* _Required work_
Translate this sentence from the dplyr thread below into Spanish: "Suppose I want to calculate the proportion of different values within each group."

* _Text_
Reputation: 7337
Suppose I want to calculate the proportion of different values within each group. For example, using the mtcars
data, how do I calculate the relative frequency of number of gears by am (automatic/manual) in one go with dplyr
?
library(dplyr)
data(mtcars)
mtcars <- tbl_df(mtcars)
# count frequency
mtcars %>%
group_by(am, gear) %>%
summarise(n = n())
# am gear n
# 0 3 15
# 0 4 4
# 1 4 8
# 1 5 5
What I would like to achieve:
am gear n rel.freq
0 3 15 0.7894737
0 4 4 0.2105263
1 4 8 0.6153846
1 5 5 0.3846154
Upvotes: 251
Views: 301959
Reputation: 1488
Here's simple and idiomatic solution that respects prior grouping (computing proportions within each group and doesn't make you write any variable names twice (a common source of bugs!)
props = function(data, ...) {
data %>%
count(...) %>%
mutate(prop = n / sum(n), .keep="unused", by=...)
}
mtcars %>% group_by(cyl,vs) %>% prop(gear, carb)
prop
sums to one within each original group.
If you're not familiar with the ... syntax. It's incredibly useful for writing reusable functions.
Upvotes: 1
Reputation: 18581
Despite the many answers, one more approach which uses prop.table
in combination with 'dplyr' or 'data.table'.
Since 'dplyr' v. >= 1.1.0 we can use the .by
argument in mutate
:
library(dplyr)
mtcars %>%
count(am, gear) %>%
mutate(freq = prop.table(n), .by = am)
#> am gear n freq
#> 1 0 3 15 0.7894737
#> 2 0 4 4 0.2105263
#> 3 1 4 8 0.6153846
#> 4 1 5 5 0.3846154
Before 'dplyr' v. < 1.1.0 one approach would be:
mtcars %>%
group_by(am, gear) %>%
tally() %>%
mutate(freq = prop.table(n))
#> # A tibble: 4 × 4
#> # Groups: am [2]
#> am gear n freq
#> <dbl> <dbl> <int> <dbl>
#> 1 0 3 15 0.789
#> 2 0 4 4 0.211
#> 3 1 4 8 0.615
#> 4 1 5 5 0.385
With 'data.table' we can do:
library(data.table)
cars_dt <- as.data.table(mtcars)

* _Listing_
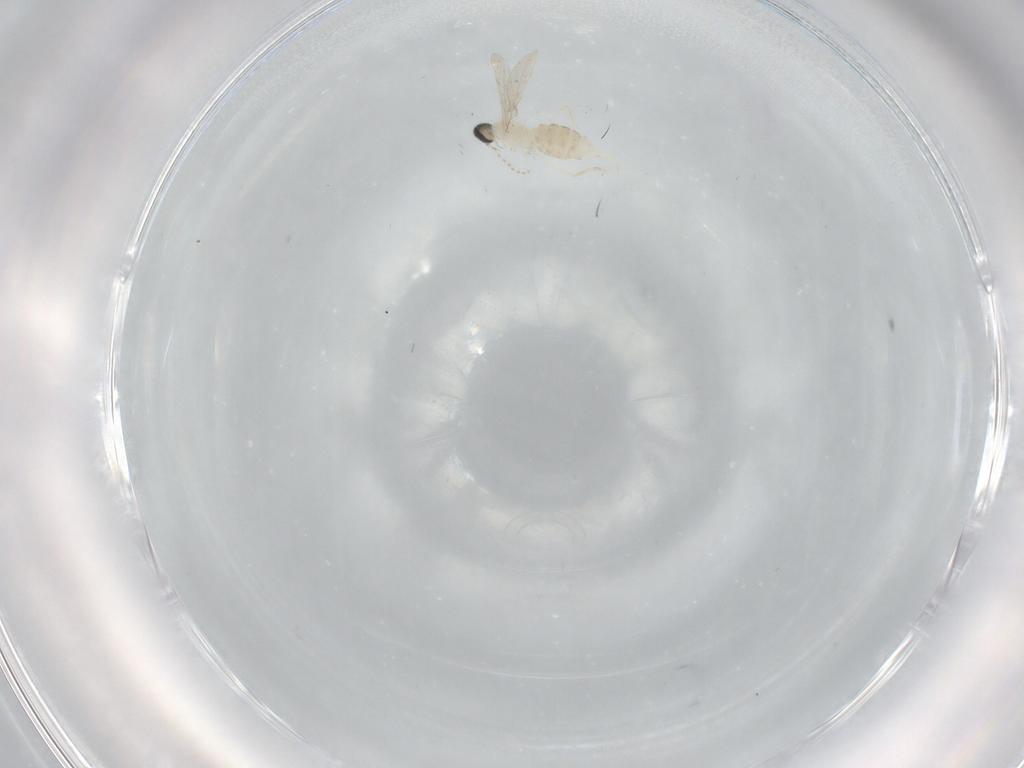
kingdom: Animalia
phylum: Arthropoda
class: Insecta
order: Diptera
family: Cecidomyiidae
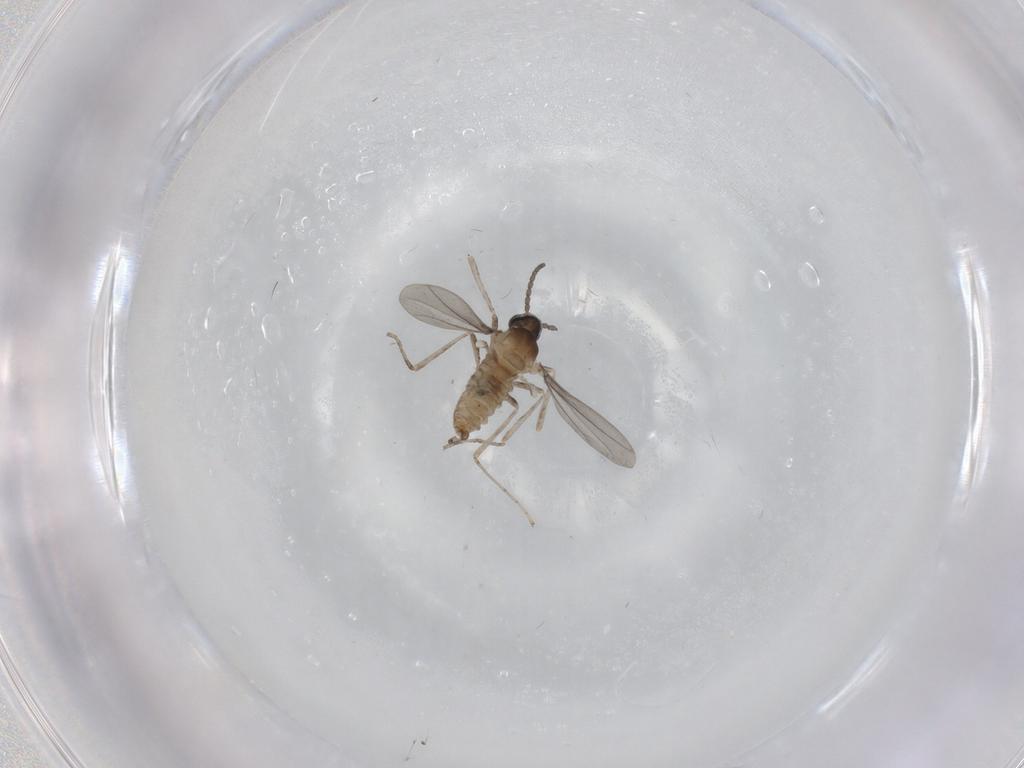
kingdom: Animalia
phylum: Arthropoda
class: Insecta
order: Diptera
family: Cecidomyiidae
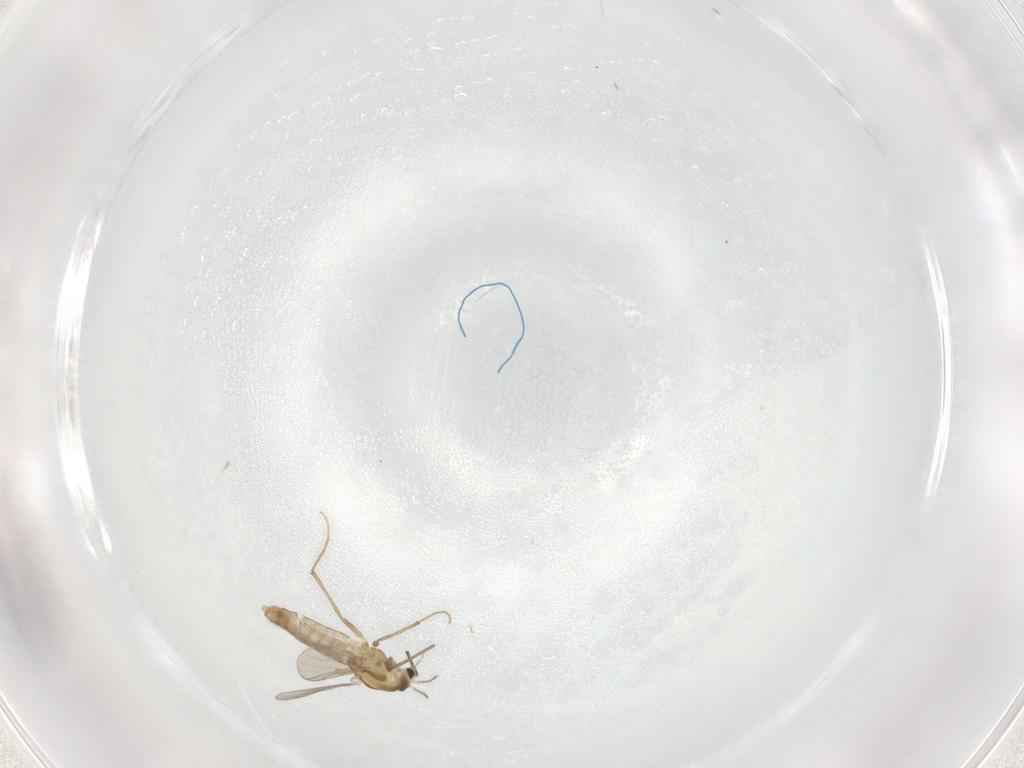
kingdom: Animalia
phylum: Arthropoda
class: Insecta
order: Diptera
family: Chironomidae
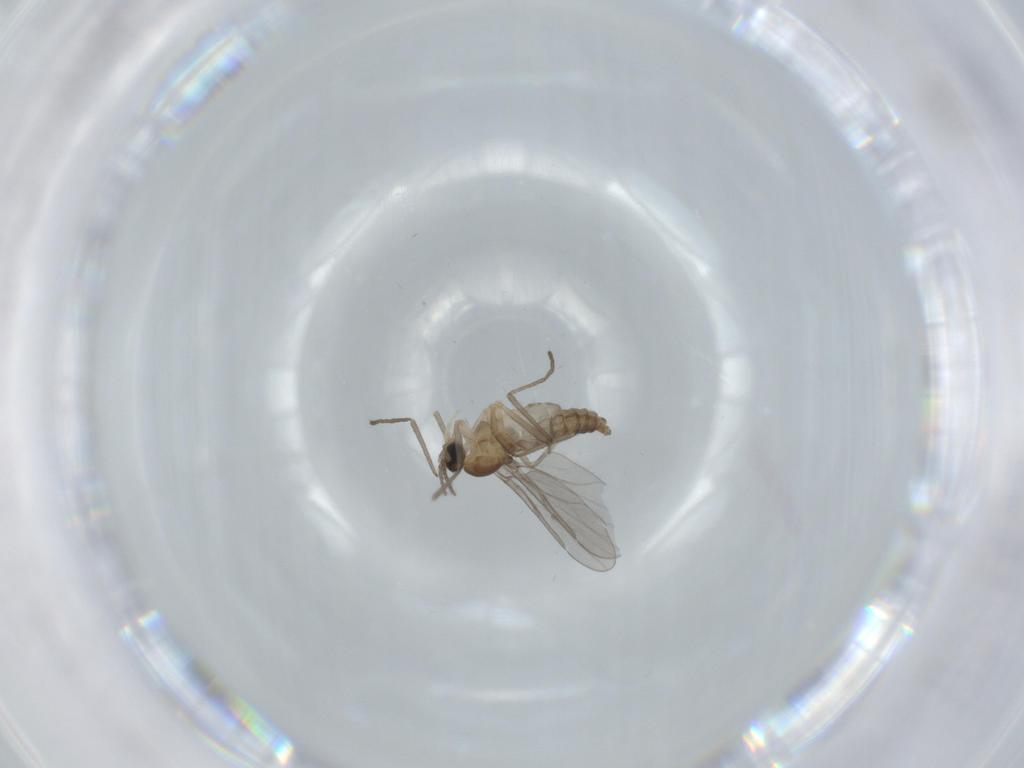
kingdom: Animalia
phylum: Arthropoda
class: Insecta
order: Diptera
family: Cecidomyiidae
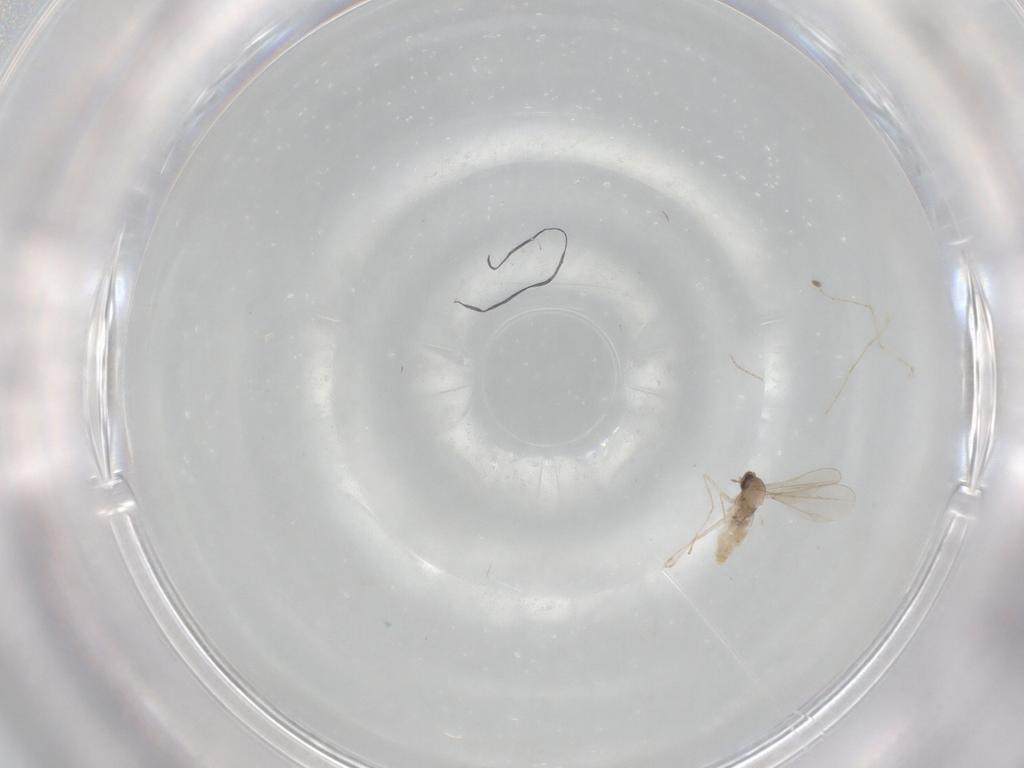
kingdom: Animalia
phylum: Arthropoda
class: Insecta
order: Diptera
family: Cecidomyiidae
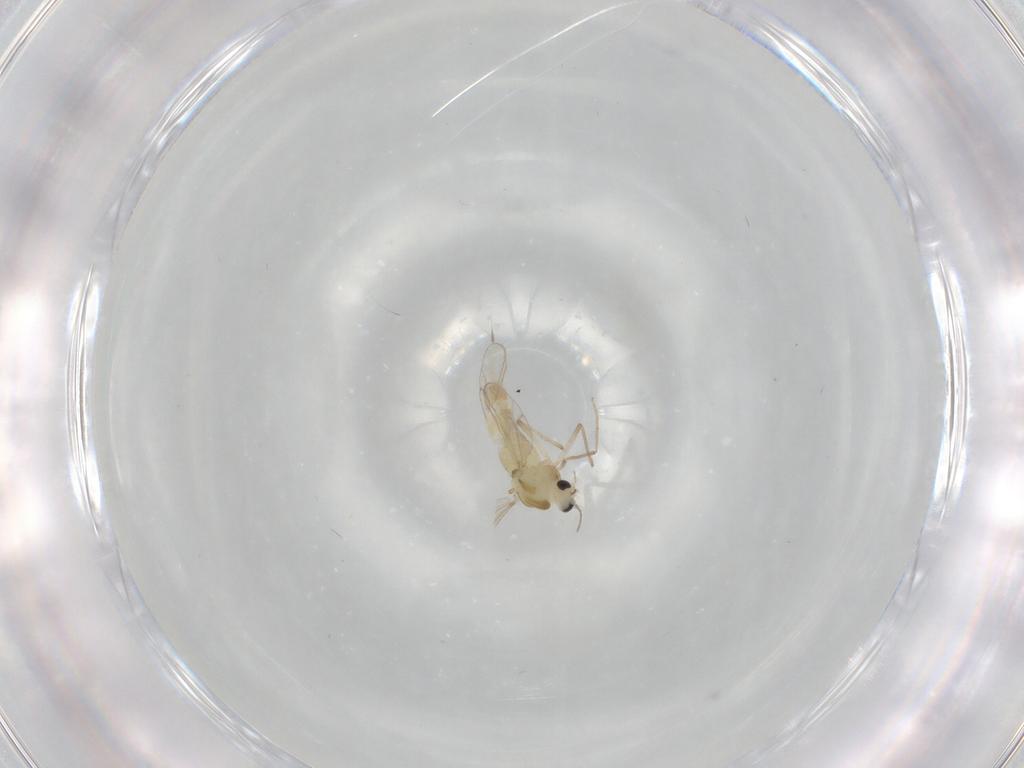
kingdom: Animalia
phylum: Arthropoda
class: Insecta
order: Diptera
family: Chironomidae
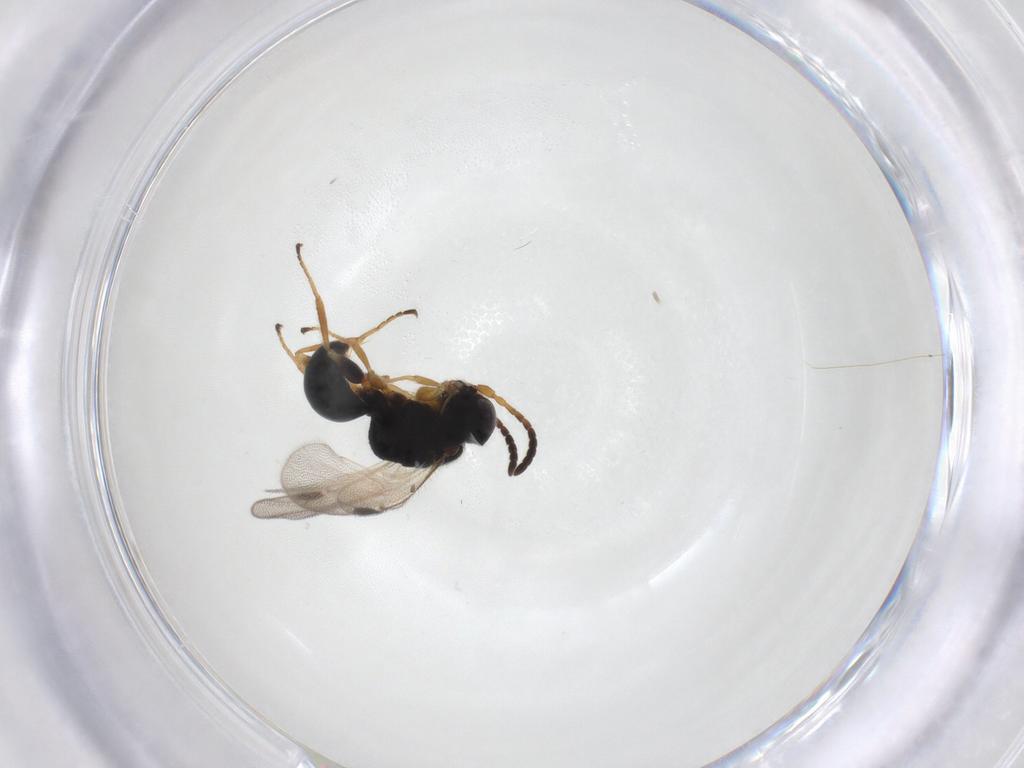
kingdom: Animalia
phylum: Arthropoda
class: Insecta
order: Hymenoptera
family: Dryinidae
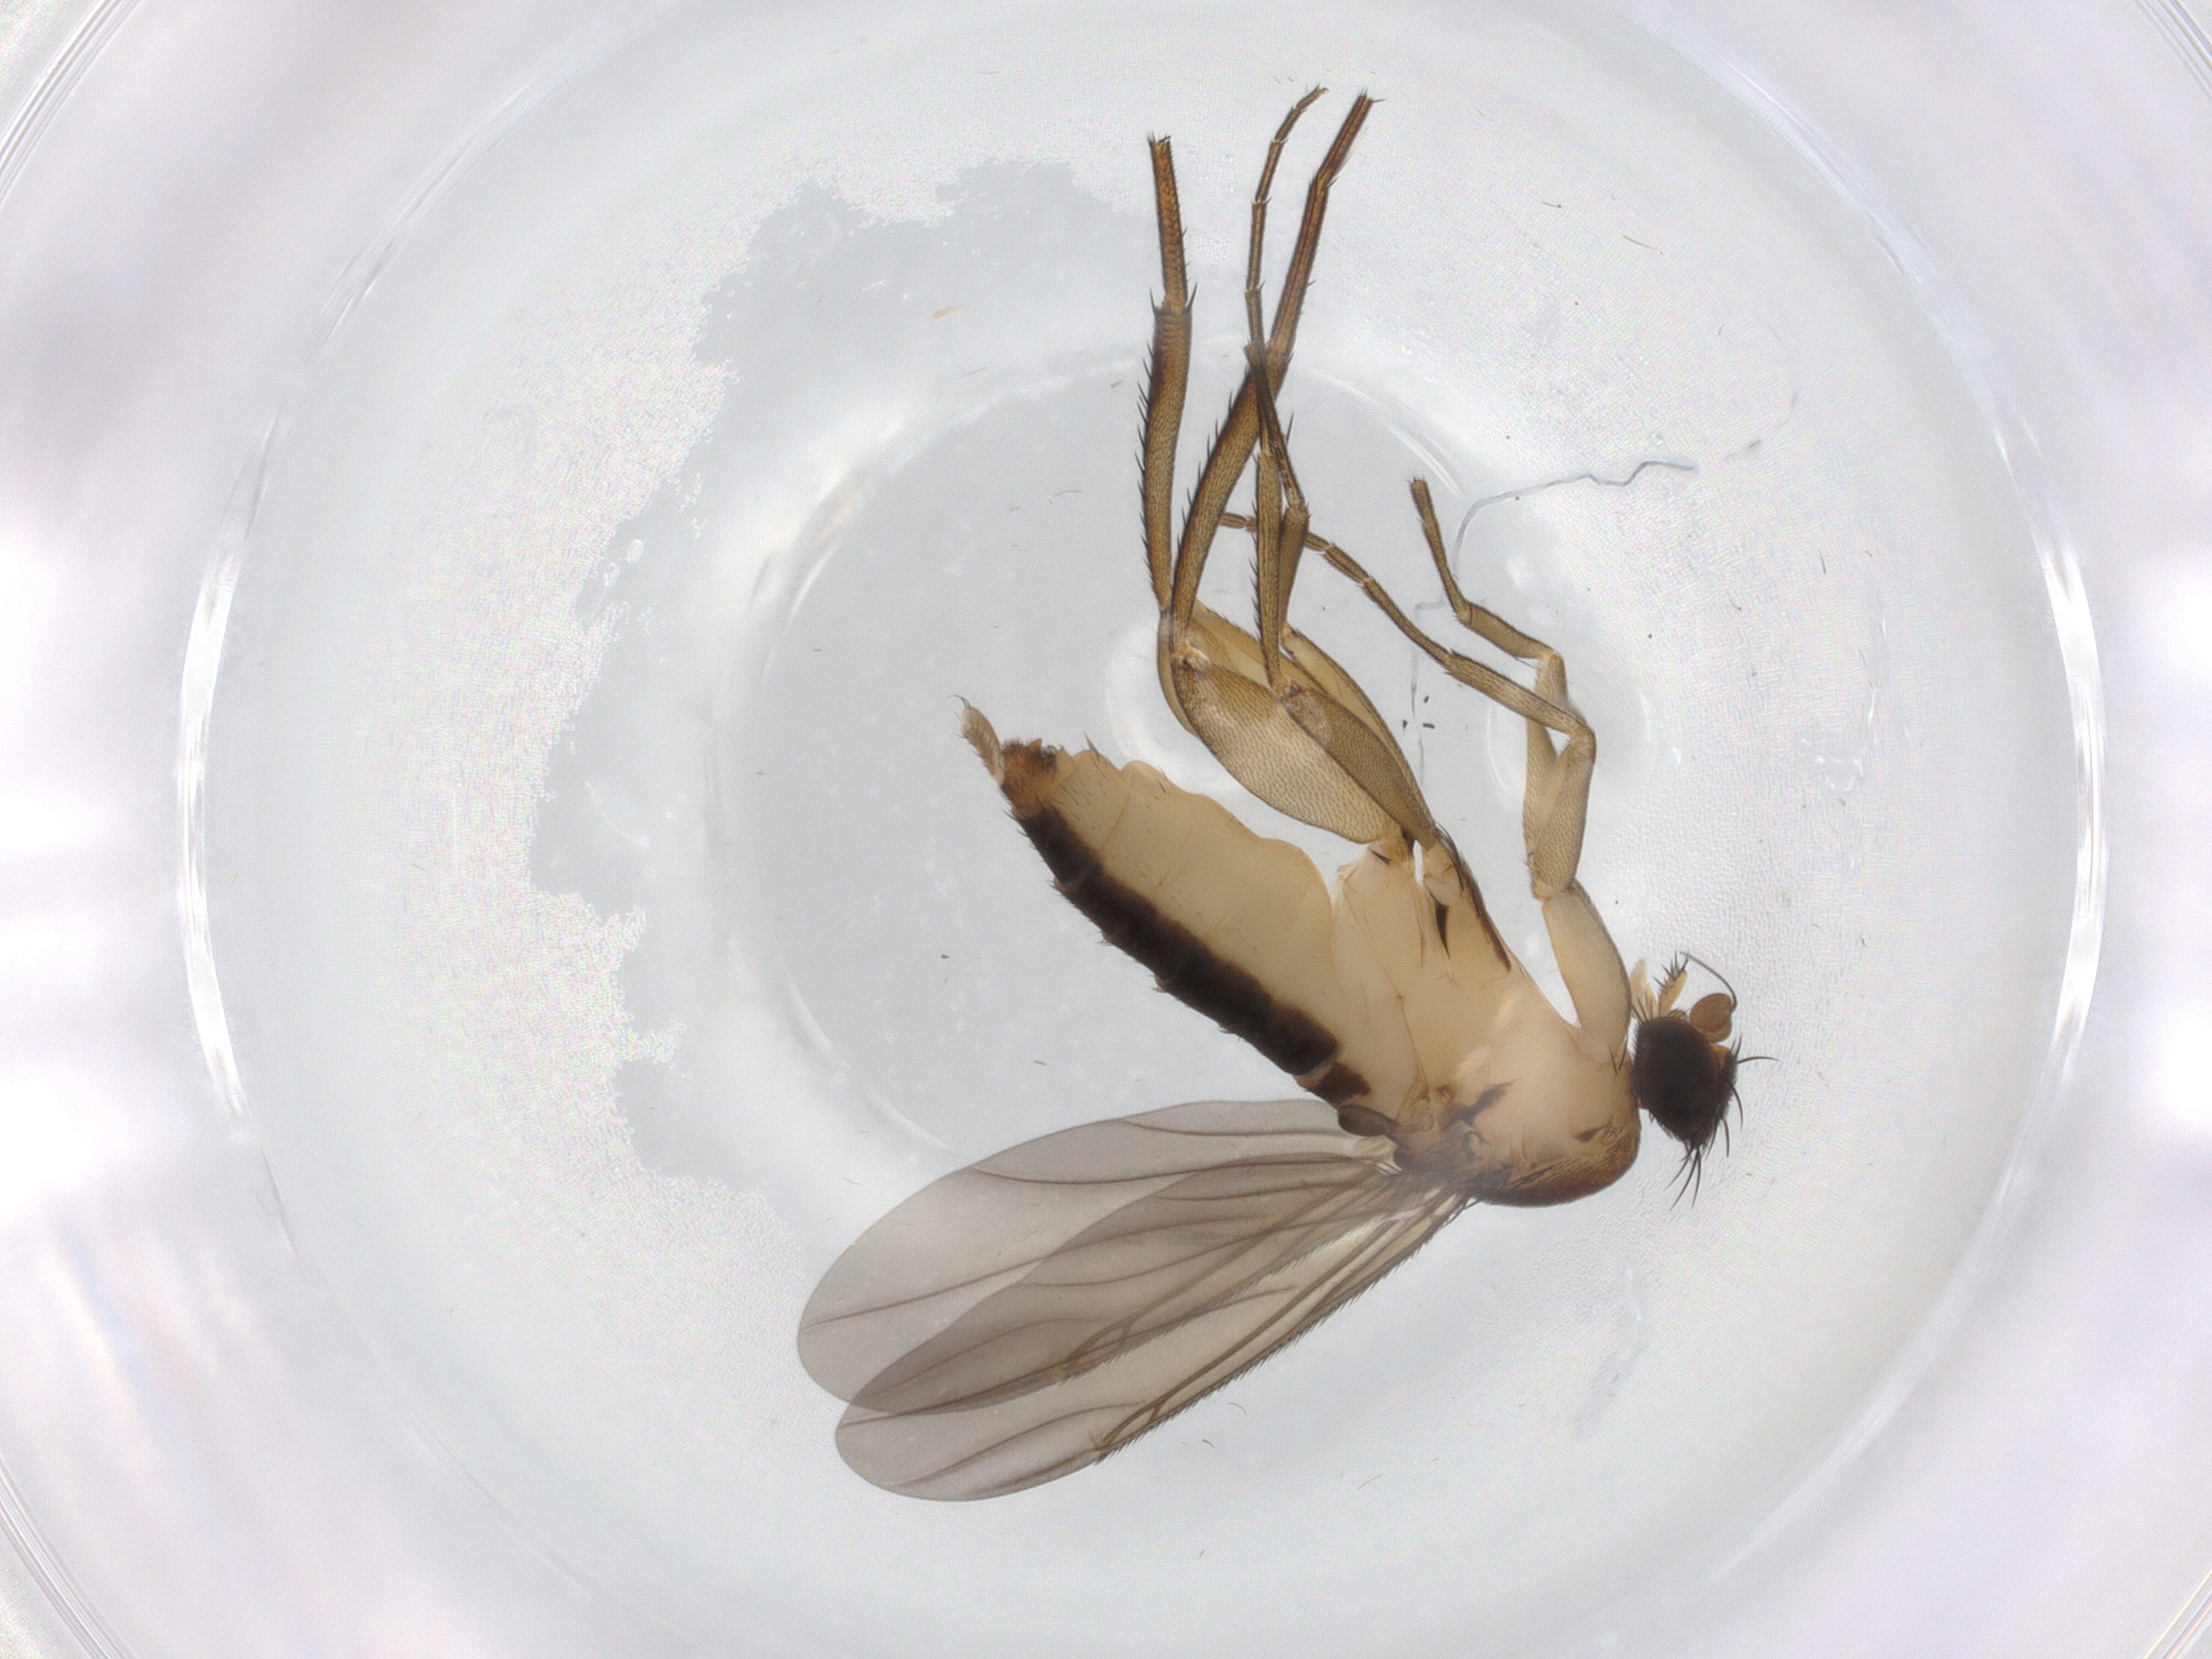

* _Result_
Supongamos que quiero calcular la proporción de los distintos valores dentro de cada grupo.